[Collected data]
******
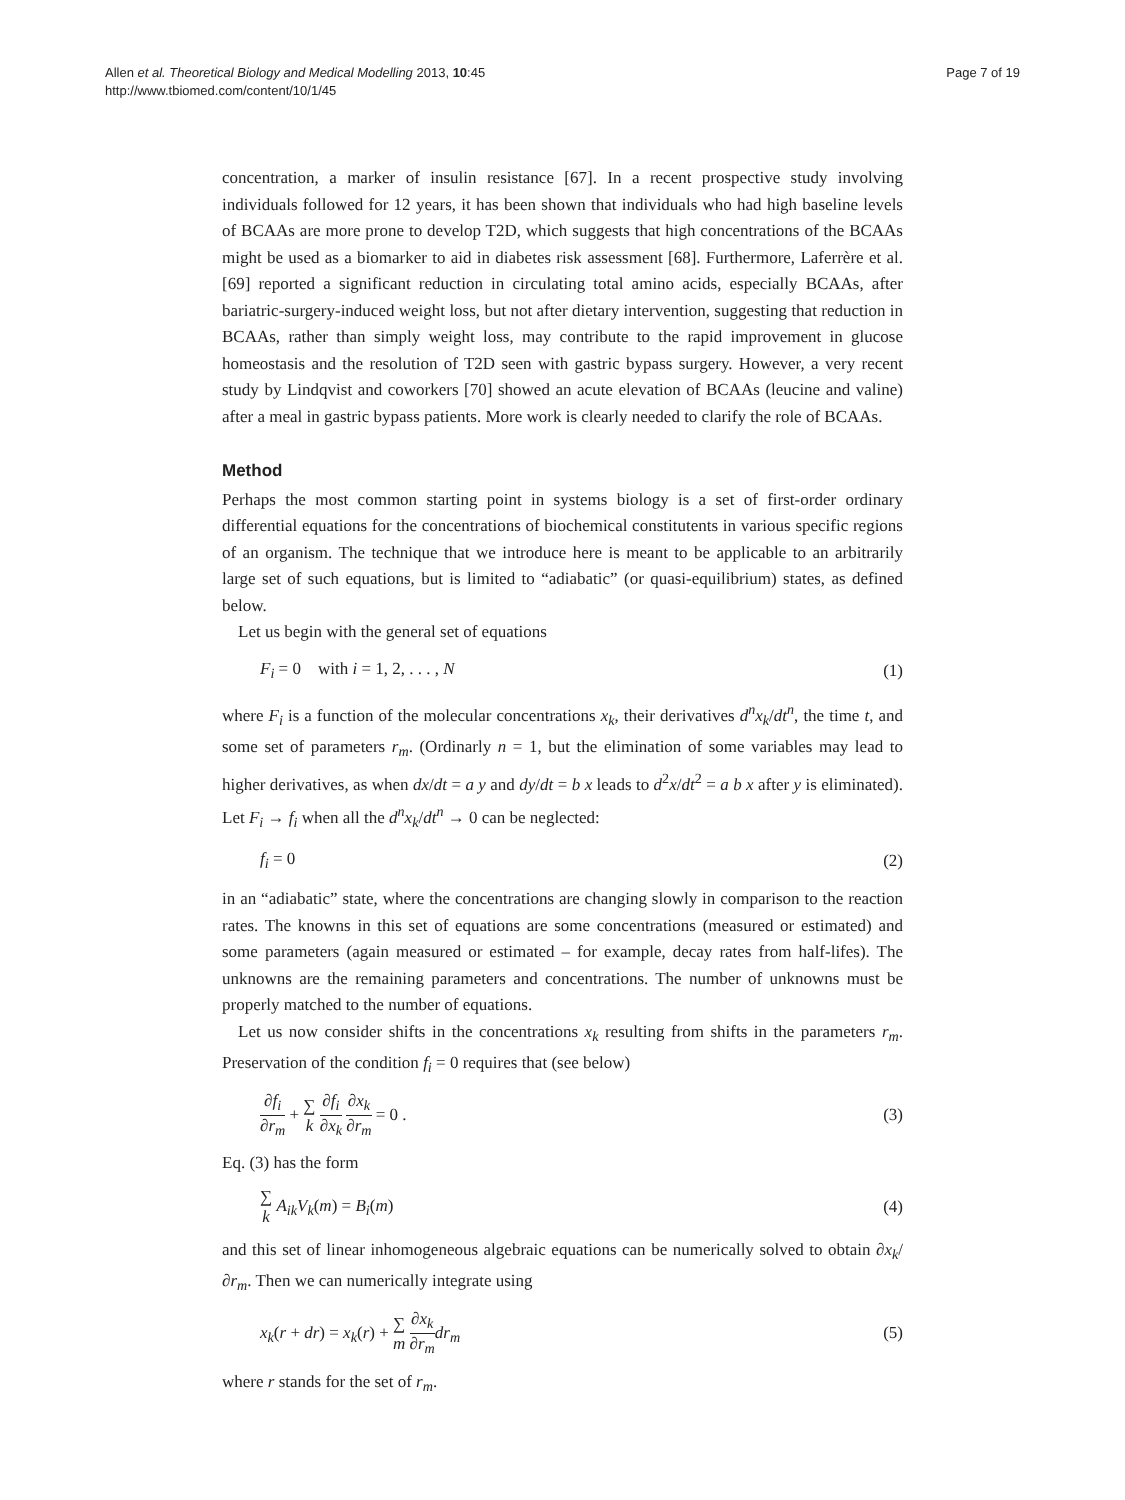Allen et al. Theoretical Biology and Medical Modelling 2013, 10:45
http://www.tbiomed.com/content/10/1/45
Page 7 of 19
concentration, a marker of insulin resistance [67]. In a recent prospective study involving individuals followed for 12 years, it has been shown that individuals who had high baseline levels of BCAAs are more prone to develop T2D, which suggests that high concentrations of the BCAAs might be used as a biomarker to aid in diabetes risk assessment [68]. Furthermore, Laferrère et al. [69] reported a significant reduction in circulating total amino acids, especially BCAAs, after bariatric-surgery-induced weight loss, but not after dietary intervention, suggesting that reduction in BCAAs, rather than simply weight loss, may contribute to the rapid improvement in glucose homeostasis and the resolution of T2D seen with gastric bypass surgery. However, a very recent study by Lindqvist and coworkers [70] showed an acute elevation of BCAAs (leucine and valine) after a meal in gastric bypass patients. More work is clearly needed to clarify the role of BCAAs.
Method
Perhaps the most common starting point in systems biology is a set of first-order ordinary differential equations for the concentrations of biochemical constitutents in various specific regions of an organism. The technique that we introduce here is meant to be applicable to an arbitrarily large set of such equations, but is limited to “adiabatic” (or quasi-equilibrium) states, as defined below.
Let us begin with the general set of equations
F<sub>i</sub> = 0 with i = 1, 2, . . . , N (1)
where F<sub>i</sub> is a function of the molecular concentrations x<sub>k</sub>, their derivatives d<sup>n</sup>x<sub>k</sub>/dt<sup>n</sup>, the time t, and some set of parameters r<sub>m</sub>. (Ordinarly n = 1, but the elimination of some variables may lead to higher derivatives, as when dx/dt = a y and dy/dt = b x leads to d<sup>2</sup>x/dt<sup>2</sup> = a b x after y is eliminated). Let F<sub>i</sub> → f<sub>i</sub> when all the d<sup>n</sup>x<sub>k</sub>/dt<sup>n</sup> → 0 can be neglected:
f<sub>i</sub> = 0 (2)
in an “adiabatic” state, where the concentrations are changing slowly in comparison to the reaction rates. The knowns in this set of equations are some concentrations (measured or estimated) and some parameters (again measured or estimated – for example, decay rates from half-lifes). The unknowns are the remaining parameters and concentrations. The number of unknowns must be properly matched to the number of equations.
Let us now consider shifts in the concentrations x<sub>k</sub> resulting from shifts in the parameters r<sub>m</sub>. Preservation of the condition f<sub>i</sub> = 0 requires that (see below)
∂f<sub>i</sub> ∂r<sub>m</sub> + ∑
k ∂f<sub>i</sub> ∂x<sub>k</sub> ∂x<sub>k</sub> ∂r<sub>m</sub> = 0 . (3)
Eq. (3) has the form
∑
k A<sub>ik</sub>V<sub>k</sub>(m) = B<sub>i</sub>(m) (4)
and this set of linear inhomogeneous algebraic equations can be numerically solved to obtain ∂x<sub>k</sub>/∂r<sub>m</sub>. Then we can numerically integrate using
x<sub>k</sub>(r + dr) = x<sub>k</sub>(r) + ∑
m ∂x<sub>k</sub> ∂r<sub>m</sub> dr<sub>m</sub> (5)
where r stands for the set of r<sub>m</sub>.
******
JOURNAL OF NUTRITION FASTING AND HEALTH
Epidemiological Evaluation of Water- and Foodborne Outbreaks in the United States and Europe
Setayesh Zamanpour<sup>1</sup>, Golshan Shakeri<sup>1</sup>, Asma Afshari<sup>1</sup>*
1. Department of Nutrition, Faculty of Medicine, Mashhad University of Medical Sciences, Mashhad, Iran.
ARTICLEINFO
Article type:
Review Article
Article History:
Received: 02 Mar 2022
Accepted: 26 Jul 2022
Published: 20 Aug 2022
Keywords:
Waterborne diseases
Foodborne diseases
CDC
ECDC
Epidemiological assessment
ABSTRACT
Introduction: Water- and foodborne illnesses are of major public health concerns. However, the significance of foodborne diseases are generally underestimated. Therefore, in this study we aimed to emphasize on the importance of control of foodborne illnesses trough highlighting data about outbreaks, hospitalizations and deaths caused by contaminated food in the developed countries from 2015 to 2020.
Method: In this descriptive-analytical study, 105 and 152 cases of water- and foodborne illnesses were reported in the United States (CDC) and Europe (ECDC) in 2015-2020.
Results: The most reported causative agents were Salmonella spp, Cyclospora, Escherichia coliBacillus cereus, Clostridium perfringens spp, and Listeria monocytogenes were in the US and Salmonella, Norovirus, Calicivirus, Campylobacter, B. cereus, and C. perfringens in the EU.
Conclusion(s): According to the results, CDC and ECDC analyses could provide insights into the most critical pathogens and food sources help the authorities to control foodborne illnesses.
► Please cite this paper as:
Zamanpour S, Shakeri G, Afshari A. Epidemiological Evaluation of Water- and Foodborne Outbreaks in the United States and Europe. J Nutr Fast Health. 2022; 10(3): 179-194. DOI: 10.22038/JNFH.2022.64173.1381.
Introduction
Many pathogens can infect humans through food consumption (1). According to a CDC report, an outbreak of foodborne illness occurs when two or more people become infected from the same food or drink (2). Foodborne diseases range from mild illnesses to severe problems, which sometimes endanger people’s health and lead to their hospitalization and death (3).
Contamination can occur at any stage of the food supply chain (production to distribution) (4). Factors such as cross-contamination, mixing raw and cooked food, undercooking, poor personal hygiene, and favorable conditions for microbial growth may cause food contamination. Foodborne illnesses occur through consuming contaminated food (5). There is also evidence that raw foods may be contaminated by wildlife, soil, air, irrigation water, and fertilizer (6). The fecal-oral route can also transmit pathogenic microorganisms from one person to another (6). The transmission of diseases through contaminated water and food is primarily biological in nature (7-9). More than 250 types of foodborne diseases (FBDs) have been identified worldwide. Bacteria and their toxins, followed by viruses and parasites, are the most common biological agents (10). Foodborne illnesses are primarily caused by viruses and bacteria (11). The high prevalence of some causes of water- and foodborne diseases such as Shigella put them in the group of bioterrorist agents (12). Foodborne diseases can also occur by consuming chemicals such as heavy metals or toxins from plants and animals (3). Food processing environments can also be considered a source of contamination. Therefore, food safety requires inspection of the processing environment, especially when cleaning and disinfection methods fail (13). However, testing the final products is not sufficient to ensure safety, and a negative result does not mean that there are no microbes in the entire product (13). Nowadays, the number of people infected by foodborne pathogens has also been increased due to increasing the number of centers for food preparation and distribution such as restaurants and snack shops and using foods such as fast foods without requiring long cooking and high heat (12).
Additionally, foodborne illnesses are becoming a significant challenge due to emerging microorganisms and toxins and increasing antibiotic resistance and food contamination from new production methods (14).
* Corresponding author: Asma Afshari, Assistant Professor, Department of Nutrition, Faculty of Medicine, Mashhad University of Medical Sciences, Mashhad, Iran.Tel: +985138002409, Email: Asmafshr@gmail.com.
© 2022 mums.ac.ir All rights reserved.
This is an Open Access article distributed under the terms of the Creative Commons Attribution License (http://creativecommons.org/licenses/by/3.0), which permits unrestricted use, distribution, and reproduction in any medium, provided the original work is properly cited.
******
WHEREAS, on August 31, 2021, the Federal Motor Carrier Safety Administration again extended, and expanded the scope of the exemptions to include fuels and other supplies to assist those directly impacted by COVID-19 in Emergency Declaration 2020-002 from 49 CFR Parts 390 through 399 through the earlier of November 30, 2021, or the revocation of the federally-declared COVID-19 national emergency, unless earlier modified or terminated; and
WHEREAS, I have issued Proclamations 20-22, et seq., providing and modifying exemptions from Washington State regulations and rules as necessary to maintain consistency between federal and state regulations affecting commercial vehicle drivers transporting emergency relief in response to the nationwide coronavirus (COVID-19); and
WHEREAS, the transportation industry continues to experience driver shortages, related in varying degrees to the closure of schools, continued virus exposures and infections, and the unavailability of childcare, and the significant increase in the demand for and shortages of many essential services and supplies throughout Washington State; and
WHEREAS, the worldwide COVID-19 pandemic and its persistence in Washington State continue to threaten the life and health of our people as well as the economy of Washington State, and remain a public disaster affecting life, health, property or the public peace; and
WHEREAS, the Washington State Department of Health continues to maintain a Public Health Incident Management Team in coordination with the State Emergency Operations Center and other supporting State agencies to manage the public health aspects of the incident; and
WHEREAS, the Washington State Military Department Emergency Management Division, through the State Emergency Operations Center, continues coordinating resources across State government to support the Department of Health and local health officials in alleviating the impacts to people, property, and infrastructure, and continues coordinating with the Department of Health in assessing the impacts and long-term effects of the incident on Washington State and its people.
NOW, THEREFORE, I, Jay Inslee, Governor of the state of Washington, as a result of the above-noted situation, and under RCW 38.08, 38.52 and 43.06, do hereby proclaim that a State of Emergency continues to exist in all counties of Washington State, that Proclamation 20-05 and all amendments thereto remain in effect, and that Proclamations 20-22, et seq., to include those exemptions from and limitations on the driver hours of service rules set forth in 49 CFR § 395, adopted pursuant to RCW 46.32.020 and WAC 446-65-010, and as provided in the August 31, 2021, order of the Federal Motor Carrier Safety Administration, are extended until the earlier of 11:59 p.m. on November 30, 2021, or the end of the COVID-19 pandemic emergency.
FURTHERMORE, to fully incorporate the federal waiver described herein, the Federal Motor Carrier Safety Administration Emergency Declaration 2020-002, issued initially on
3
******
Only lines containing the word "Mashhad" should appear in the answer, and every such line from the records above must be there.

## Answer to the exercise
1. Department of Nutrition, Faculty of Medicine, Mashhad University of Medical Sciences, Mashhad, Iran.
* Corresponding author: Asma Afshari, Assistant Professor, Department of Nutrition, Faculty of Medicine, Mashhad University of Medical Sciences, Mashhad, Iran.Tel: +985138002409, Email: Asmafshr@gmail.com.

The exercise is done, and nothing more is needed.